The composition and comparison of individual case studies is a ‘multiple case holistic design’ (Yin, 2003). Yin (2003) suggests that evidence from multiple cases is often considered more compelling, and the overall study is therefore regarded as being more robust. Although replication of each case provides robust findings caution was given to the duplication of exact conditions as to not provide bias results (Yin, 2003). The author studied each case individually with comparison made at the end to prevent any duplication of results.
Yin (2003) discusses “six sources of evidence” used in case study research; documentation, archival records, interviews, direct observations, participant observation and physical artefacts. The author has used documentation as a single source of evidence for each case study. Strengths of documentation evidence are that it is stable, unobtrusive, exact and has broad coverage (Yin, 2003).
CHAPTER 4
CASE STUDIES
4.1 Introduction
Company account data will be analysed through annual reports of three of the UKs largest property companies:
The study will evaluate performance over 9 years before Brexit from 2007-2015 with focus on NAV, ROCE, share price and portfolio value. Further data from each report has been included where necessary.

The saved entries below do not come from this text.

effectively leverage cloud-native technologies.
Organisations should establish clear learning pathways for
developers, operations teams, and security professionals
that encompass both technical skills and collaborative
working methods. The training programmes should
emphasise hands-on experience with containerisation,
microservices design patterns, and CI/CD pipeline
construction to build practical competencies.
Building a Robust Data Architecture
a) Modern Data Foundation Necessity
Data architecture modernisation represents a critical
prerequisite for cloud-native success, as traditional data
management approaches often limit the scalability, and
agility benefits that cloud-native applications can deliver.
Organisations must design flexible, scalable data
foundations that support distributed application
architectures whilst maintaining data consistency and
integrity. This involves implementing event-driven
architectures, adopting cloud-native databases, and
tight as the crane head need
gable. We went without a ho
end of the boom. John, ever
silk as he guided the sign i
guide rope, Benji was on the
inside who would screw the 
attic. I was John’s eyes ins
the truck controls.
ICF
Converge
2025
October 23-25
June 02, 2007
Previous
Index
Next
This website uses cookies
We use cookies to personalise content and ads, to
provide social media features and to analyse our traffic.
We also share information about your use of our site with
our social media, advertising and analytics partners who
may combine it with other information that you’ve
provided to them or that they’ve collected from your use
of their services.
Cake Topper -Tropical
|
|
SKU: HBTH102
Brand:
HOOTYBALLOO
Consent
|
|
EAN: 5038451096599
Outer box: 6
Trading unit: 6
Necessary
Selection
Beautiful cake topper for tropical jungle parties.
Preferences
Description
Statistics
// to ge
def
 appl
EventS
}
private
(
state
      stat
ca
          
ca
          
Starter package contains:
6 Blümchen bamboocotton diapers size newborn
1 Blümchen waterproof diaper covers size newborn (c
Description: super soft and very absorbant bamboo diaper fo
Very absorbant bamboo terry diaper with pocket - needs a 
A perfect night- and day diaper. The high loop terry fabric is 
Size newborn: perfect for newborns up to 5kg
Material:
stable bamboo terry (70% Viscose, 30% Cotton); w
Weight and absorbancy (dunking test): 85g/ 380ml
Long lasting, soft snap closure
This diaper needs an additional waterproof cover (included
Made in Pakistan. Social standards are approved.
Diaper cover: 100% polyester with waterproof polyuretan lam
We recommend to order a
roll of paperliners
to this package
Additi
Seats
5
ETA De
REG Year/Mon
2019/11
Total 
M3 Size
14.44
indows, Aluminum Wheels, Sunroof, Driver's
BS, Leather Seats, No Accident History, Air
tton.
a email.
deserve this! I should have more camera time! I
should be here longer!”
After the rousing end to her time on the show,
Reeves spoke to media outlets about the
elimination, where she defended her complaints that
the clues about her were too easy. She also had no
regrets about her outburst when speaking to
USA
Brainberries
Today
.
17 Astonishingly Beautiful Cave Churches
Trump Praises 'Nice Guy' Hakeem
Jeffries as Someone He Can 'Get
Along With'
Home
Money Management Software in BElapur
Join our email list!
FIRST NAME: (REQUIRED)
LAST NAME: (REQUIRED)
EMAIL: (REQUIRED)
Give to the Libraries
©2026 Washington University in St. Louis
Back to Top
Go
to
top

The aim of this case study is to provide evaluative information to achieve the objectives of the study by proving a comparison of performance over a term of 9 years. Data analysis will be evaluated to prove or disprove the hypothesis that:
Real Estate Investment Trust status has brought success to companies that have joined the regime since their introduction to the UK in 2007.
4.2 Land Securities (LS)
Early measures of successful performance are evident in 2007 with an increase in total assets and earnings before interest and tax of 32.5% and 73.9% respectively, evident in figures 6 and 7 below. The £293m sale of joint venture Telereal, the valuation surplus of investment portfolio and increased rental growth with low interest rates were all influencing factors on performance. Peter Birch suggests performance was strong with unprecedented levels of property value growth which was predicted not to continue in all property sectors (Land Securities, 2006).